A series of slightly disturbing videos have been making the rounds, showing a gorilla named Ambam walking upright. Gorillas and chimps can walk on two legs, but only for short stretches, and with a kind of bent-over posture. This one, who lives at a wild animal park in Kent, England, stands fully erect. Ambam's odd posture may be learned simply from observing and copying his keepers, but no matter the reason he can do what he does, a gorilla that walks like a human is eerie to watch.

Yet at some point in our evolutionary history, our ancestors may have had a lot in common with Ambam. Walking upright happened before we developed the big brains that made us fully human — that much was made clear back in 1974 with the discovery in Ethiopia of 3.2-million-year-old Lucy (formally know as Australopithecus afarensis), who walked on two legs but had a relatively tiny skull and long, apelike arms. Indeed, paleo-anthropologists are convinced that two-legged walking is what eventually led to bigger brains, as opposed to things working the other way around.

Exactly which of our ancestors started walking in a human rather than apelike fashion has long been a matter of debate. Based on the remarkably rich collection of bones Lucy left behind, plus some fossilized footprints from about the same period in about the same region, she has long been the best candidate for that honor. But there's always been at least some uncertainty, because even Lucy's skeletal remains are missing key bones — critically, some from the foot, which could go a long way toward settling the matter. And those bones haven't been found among the scores of other A. afarensis found over the intervening years, either.

That evidence is missing no more. In a paper just published in Science, a team that includes Lucy's original discoverer, Donald Johanson, now at the Institute of Human Origins at Arizona State University, is announcing they've found one of these bones — not from Lucy herself, but from a member of her species. It's the fourth metatarsal, one of the long bones that connects the toes to the ankles — and it very strongly suggests, say the discoverers, that Lucy and her kin walked in a modern way.
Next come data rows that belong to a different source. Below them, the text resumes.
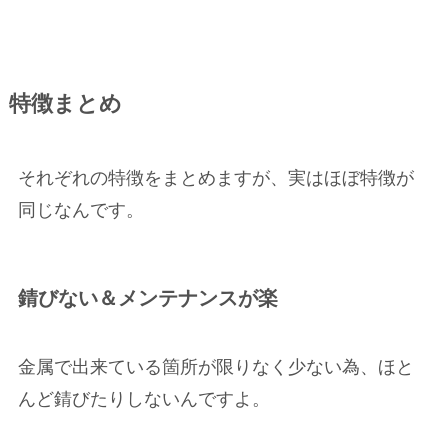
特徴まとめ
それぞれの特徴をまとめますが、実はほぼ特徴が
同じなんです。
錆びない＆メンテナンスが楽
金属で出来ている箇所が限りなく少ない為、
ほと
んど錆びたりしない
んですよ。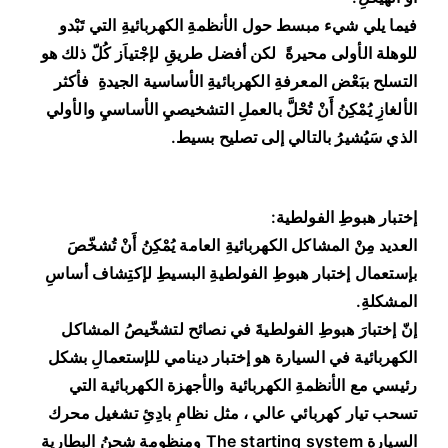
فيما يلي شيء مبسط حول الأنظمةِ الكهربائيةِ التي تَبْدو
للوهلة الأولى محيرةً لكن أفضل طريقِ لإجْتياَز كُلّ ذلك هو
التسلح ببَعْض المعرفةِ الكهربائيةِ الأساسية الجيدةِ فأكثر
الألغازِ يُمْكِنُ أَنْ تُحْلَّ بالعملِ التشخيصيِ الأساسيِ والأولي
الذي سَيُشيرُ بالتالي إلى تصليح بسيط.
إختبار هبوطِ الفولطية:
العديد مِنْ المشاكل الكهربائيةِ العامة يُمْكِنُ أَنْ تُشخّصَ
بإستعمال إختبار هبوطِ الفولطيةِ البسيطِ لإكتِشاف أساسِ
المشكلةِ.
إنّ إختبارَ هبوطِ الفولطيةَ في نصائح لتشخّيصُ المشاكل
الكهربائية في السيارة هو إختبار دينامي للإستعمالِ بشكل
رئيسي مع الأنظمةِ الكهربائية والأجهزة الكهربائية التي
تسحب تيار كهربائي عالي ، مثل نظامِ بادِئِ تشغيل محرك
السيارة The starting system ومنظومة شحنُ البطارية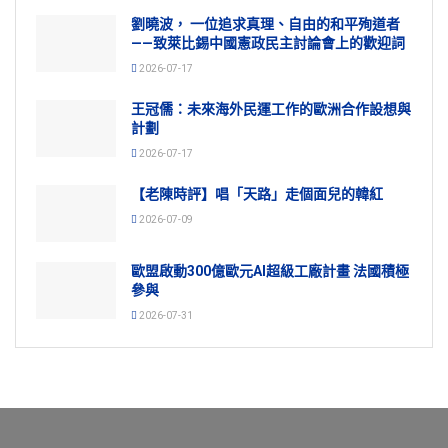
劉曉波， 一位追求真理、自由的和平殉道者
——致萊比錫中國憲政民主討論會上的歡迎詞
2026-07-17
王冠儒：未來海外民運工作的歐洲合作設想與
計劃
2026-07-17
【老陳時評】唱「天路」走個面兒的韓紅
2026-07-09
歐盟啟動300億歐元AI超級工廠計畫 法國積極
參與
2026-07-31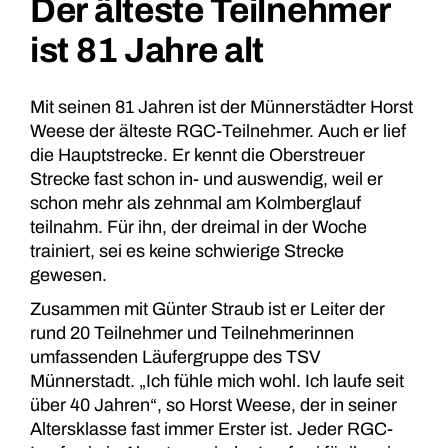
Der älteste Teilnehmer
ist 81 Jahre alt
Mit seinen 81 Jahren ist der Münnerstädter Horst
Weese der älteste RGC-Teilnehmer. Auch er lief
die Hauptstrecke. Er kennt die Oberstreuer
Strecke fast schon in- und auswendig, weil er
schon mehr als zehnmal am Kolmberglauf
teilnahm. Für ihn, der dreimal in der Woche
trainiert, sei es keine schwierige Strecke
gewesen.
Zusammen mit Günter Straub ist er Leiter der
rund 20 Teilnehmer und Teilnehmerinnen
umfassenden Läufergruppe des TSV
Münnerstadt. „Ich fühle mich wohl. Ich laufe seit
über 40 Jahren“, so Horst Weese, der in seiner
Altersklasse fast immer Erster ist. Jeder RGC-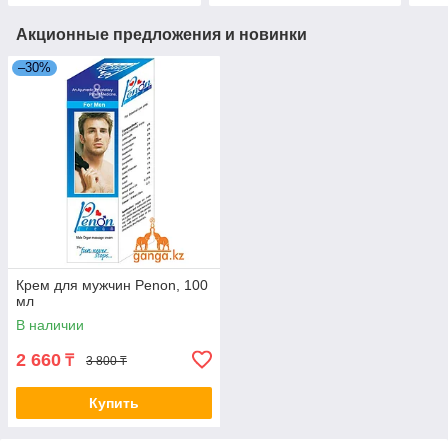
Акционные предложения и новинки
–30%
Крем для мужчин Penon, 100
мл
В наличии
2 660
₸
3 800 ₸
Купить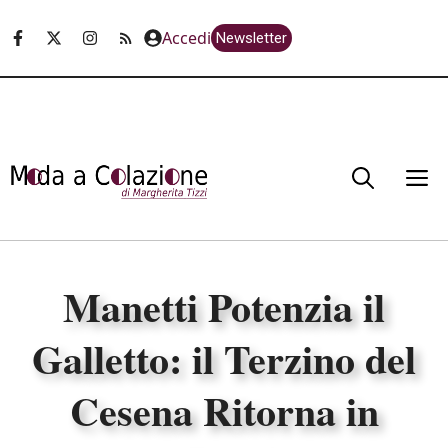
Vai
Accedi
Newsletter
al
contenuto
M
Manetti Potenzia il
Galletto: il Terzino del
Cesena Ritorna in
"It's a really crucial piece of information," says lead author Carol Ward, of the University of Missouri in Columbia. "It lays to rest the idea that Lucy walked with an intermediate, shuffling gait. She would have walked like us."

What makes the bone so informative is its shape. The feet of apes are more like hands — pretty much flat when splayed on a flat surface, but also flexible, for grasping and climbing. Human feet, by contrast, aren't very flexible at all. Instead, they're firmly arched, not only from front to back but from side to side. The arching makes our feet natural shock-absorbers — crucial for animals that spend so much time with their weight on just two limbs. The stiffness lets us push off firmly to take the next step.

The bone that Ward, Johanson and their co-author Bill Kimbel (also of the Institute of Human Origins) describe is clearly arched from front to back. Beyond that, says Ward, "when you look at the ends, the back part is angled up, and the bone itself is twisted on its long axis" — evidence of a side-to-side arch as well. "The bone is also very stiff and strong," she says. The structure of the foot not only tells researchers that Lucy and her cousins walked like us, but also that they'd lost the ability to climb trees easily, since prehensile feet — those that can grasp like hands — are critical to good climbing. "A. afaraensis," says Ward, "was committed to life on the ground."

That would have given our ancestor a distinct advantage over other hominids. At that time in Earth's history, the global climate was cooling off, and the lush forests of eastern Africa were changing into a mixed landscape of trees and grasslands in which tree-climbing would have been less useful than walking. A. afarensis also had very strong jaws and teeth, so they could eat a wider variety of foods. "The combination opened up opportunities," says Ward, and Lucy's species had the physical traits that let them take maximum advantage.

Lucy's role as a transitional creature between the more apelike and the more human of our ancestors hasn't seriously been in doubt. But with this new evidence, it's become clear that her stride belongs on the human end of that spectrum.